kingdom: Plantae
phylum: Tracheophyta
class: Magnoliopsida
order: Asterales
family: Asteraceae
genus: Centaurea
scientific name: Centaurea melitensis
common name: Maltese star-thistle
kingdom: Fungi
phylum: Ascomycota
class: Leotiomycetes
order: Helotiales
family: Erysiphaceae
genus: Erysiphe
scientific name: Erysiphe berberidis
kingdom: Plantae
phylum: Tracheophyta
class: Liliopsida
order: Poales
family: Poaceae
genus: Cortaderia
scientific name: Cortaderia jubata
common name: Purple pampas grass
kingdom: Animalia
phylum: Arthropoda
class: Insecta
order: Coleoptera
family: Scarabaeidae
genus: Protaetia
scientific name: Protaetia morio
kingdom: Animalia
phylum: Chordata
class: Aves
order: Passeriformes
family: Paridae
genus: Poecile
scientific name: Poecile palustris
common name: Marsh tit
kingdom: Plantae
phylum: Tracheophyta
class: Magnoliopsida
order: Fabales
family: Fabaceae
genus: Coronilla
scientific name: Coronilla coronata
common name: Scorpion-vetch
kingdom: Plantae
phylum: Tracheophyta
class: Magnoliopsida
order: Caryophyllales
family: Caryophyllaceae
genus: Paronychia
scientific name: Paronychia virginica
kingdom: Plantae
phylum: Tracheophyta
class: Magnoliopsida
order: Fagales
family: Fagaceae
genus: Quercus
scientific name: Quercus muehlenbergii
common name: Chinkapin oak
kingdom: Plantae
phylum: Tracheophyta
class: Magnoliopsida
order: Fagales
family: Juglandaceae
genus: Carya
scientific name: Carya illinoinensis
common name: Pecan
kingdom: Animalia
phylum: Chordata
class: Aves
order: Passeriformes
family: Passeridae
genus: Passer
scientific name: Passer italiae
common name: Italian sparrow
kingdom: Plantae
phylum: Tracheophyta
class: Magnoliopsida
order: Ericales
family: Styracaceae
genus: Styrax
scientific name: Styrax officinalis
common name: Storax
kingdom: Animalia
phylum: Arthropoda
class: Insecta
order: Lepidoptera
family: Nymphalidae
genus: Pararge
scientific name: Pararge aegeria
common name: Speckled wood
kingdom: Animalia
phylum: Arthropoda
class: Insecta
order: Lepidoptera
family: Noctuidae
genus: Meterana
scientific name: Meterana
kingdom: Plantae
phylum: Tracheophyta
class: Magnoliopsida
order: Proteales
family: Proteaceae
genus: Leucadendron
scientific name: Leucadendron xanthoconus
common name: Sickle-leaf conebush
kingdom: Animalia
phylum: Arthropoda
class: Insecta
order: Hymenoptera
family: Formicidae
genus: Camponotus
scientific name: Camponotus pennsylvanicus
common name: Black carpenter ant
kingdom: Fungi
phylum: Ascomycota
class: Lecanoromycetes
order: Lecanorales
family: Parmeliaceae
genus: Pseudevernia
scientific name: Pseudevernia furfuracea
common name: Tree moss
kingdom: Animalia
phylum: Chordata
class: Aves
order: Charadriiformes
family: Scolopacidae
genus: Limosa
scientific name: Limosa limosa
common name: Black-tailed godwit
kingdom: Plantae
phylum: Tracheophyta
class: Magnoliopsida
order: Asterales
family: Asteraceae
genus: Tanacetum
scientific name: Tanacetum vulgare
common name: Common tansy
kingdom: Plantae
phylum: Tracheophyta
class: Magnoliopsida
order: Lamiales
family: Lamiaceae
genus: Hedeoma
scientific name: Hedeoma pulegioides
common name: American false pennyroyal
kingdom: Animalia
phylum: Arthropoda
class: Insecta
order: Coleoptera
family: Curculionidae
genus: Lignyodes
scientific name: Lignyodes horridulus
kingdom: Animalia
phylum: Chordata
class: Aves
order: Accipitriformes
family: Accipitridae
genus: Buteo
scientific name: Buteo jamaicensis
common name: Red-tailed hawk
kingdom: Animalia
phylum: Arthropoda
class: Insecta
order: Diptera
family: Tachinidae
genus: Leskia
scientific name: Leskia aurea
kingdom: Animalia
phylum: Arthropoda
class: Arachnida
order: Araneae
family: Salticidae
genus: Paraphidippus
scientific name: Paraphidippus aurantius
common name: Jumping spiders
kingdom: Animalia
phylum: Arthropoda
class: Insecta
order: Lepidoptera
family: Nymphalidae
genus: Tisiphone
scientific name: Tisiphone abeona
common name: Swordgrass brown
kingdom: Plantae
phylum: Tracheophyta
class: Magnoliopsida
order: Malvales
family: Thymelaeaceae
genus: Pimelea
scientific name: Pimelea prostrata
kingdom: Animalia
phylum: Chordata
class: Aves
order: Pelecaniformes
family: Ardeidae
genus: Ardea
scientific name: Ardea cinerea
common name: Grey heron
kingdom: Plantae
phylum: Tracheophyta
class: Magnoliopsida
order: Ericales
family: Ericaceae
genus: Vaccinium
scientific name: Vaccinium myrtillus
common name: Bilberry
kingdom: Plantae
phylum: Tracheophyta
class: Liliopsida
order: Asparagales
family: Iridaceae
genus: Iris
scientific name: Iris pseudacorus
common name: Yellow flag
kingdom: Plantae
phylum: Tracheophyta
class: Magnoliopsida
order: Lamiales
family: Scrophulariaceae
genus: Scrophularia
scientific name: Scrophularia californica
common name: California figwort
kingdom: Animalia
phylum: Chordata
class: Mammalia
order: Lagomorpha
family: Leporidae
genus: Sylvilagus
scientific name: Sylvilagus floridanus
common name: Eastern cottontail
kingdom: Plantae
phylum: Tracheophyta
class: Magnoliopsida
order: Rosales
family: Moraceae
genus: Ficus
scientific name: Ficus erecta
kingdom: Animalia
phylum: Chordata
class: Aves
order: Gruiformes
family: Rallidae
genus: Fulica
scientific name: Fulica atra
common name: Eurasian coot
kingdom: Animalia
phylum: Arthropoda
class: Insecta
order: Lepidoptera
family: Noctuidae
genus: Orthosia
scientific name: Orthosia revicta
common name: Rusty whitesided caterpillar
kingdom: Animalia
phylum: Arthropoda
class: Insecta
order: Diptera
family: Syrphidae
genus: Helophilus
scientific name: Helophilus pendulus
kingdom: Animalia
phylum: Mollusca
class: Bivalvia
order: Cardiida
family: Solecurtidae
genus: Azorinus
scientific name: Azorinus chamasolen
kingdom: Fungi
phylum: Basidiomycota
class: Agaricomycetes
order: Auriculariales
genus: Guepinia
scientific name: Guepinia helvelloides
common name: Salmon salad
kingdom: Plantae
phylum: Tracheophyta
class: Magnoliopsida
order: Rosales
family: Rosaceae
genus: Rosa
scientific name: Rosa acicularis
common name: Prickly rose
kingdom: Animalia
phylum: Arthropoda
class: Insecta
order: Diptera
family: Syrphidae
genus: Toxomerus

**TASK INSTRUCTIONS**. Copy out the listing above without changes, from the line containing "order: Malvales" down through the line containing "genus: Azorinus". Include both of those lines.

**OUTPUT FOR THIS TASK**.
order: Malvales
family: Thymelaeaceae
genus: Pimelea
scientific name: Pimelea prostrata
kingdom: Animalia
phylum: Chordata
class: Aves
order: Pelecaniformes
family: Ardeidae
genus: Ardea
scientific name: Ardea cinerea
common name: Grey heron
kingdom: Plantae
phylum: Tracheophyta
class: Magnoliopsida
order: Ericales
family: Ericaceae
genus: Vaccinium
scientific name: Vaccinium myrtillus
common name: Bilberry
kingdom: Plantae
phylum: Tracheophyta
class: Liliopsida
order: Asparagales
family: Iridaceae
genus: Iris
scientific name: Iris pseudacorus
common name: Yellow flag
kingdom: Plantae
phylum: Tracheophyta
class: Magnoliopsida
order: Lamiales
family: Scrophulariaceae
genus: Scrophularia
scientific name: Scrophularia californica
common name: California figwort
kingdom: Animalia
phylum: Chordata
class: Mammalia
order: Lagomorpha
family: Leporidae
genus: Sylvilagus
scientific name: Sylvilagus floridanus
common name: Eastern cottontail
kingdom: Plantae
phylum: Tracheophyta
class: Magnoliopsida
order: Rosales
family: Moraceae
genus: Ficus
scientific name: Ficus erecta
kingdom: Animalia
phylum: Chordata
class: Aves
order: Gruiformes
family: Rallidae
genus: Fulica
scientific name: Fulica atra
common name: Eurasian coot
kingdom: Animalia
phylum: Arthropoda
class: Insecta
order: Lepidoptera
family: Noctuidae
genus: Orthosia
scientific name: Orthosia revicta
common name: Rusty whitesided caterpillar
kingdom: Animalia
phylum: Arthropoda
class: Insecta
order: Diptera
family: Syrphidae
genus: Helophilus
scientific name: Helophilus pendulus
kingdom: Animalia
phylum: Mollusca
class: Bivalvia
order: Cardiida
family: Solecurtidae
genus: Azorinus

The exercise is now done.